Also in today's EMEA regional roundup: Norway the latest to ignore US advice on Huawei; Telenor and Ericsson run 5G pilot in Elverum; CityFibre starts digging in Northampton.
In the latest twist to a long-running telecom feud, Fulvio Conti has resigned as chairman of Telecom Italia (TIM) following Vivendi's demand that he be removed. Conti had been brought in last year when US activist investor Elliott Management seized control of the TIM board from top shareholder Vivendi. Michele Valensise will replace Conti on an interim basis until a permanent replacement is appointed next month. (See Eurobites: Summer Lovin' at Telcom Italia, Elliott Ups Telecom Italia Stake as It Battles Vivendi for Control and Telecom Italia Molders as Shareholders Feud.)

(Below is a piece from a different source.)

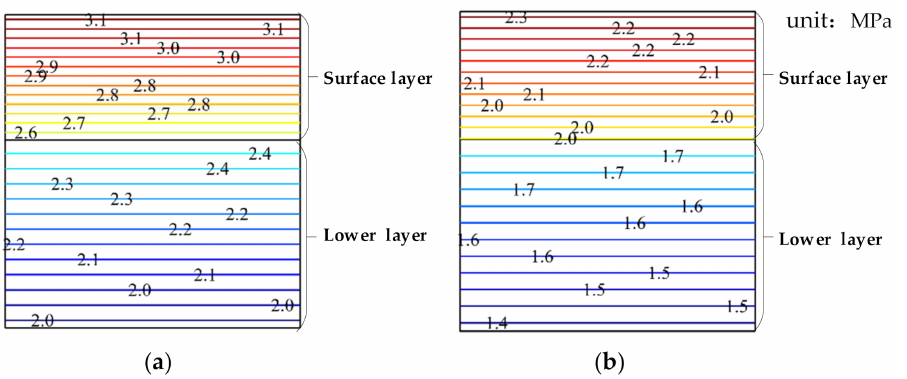
Figure 7. Cloud chart of the shear stress as a function of the pavement depth, where ( a ) is the case of the water phase transition and ( b ) is the case of the nonwater phase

Norwegian cabinet minister Nikolai Astrup has told Reuters that his government has no intention of banning Huawei from the country's 5G network, despite the best efforts of the Trump administration in the US. "We have a good dialogue with the companies on security, and then it is up to the companies themselves to choose suppliers," said Astrup, who heads up the Norwegian government's digital strategy. Huawei equipment is currently used to power 5G in Germany, the UK, Italy, Spain and Switzerland. (See Trump is losing the European war against Huawei.)
Telenor and Ericsson have switched on a 5G pilot network in Elverum, Norway, offering more than 50 residential and business customers in the town the chance to test out 5G-enabled services such as fixed wireless access (FWA) and "smart home" applications. The network will operate on the 3.6GHz band.
UK altnet CityFibre has begun work on its full-fiber network in Northampton, which Vodafone will use to deliver near-gigabit broadband services. Construction work has officially commenced in the Hardingstone area of the town, with Wootton, Grange Park and Collingtree to follow soon.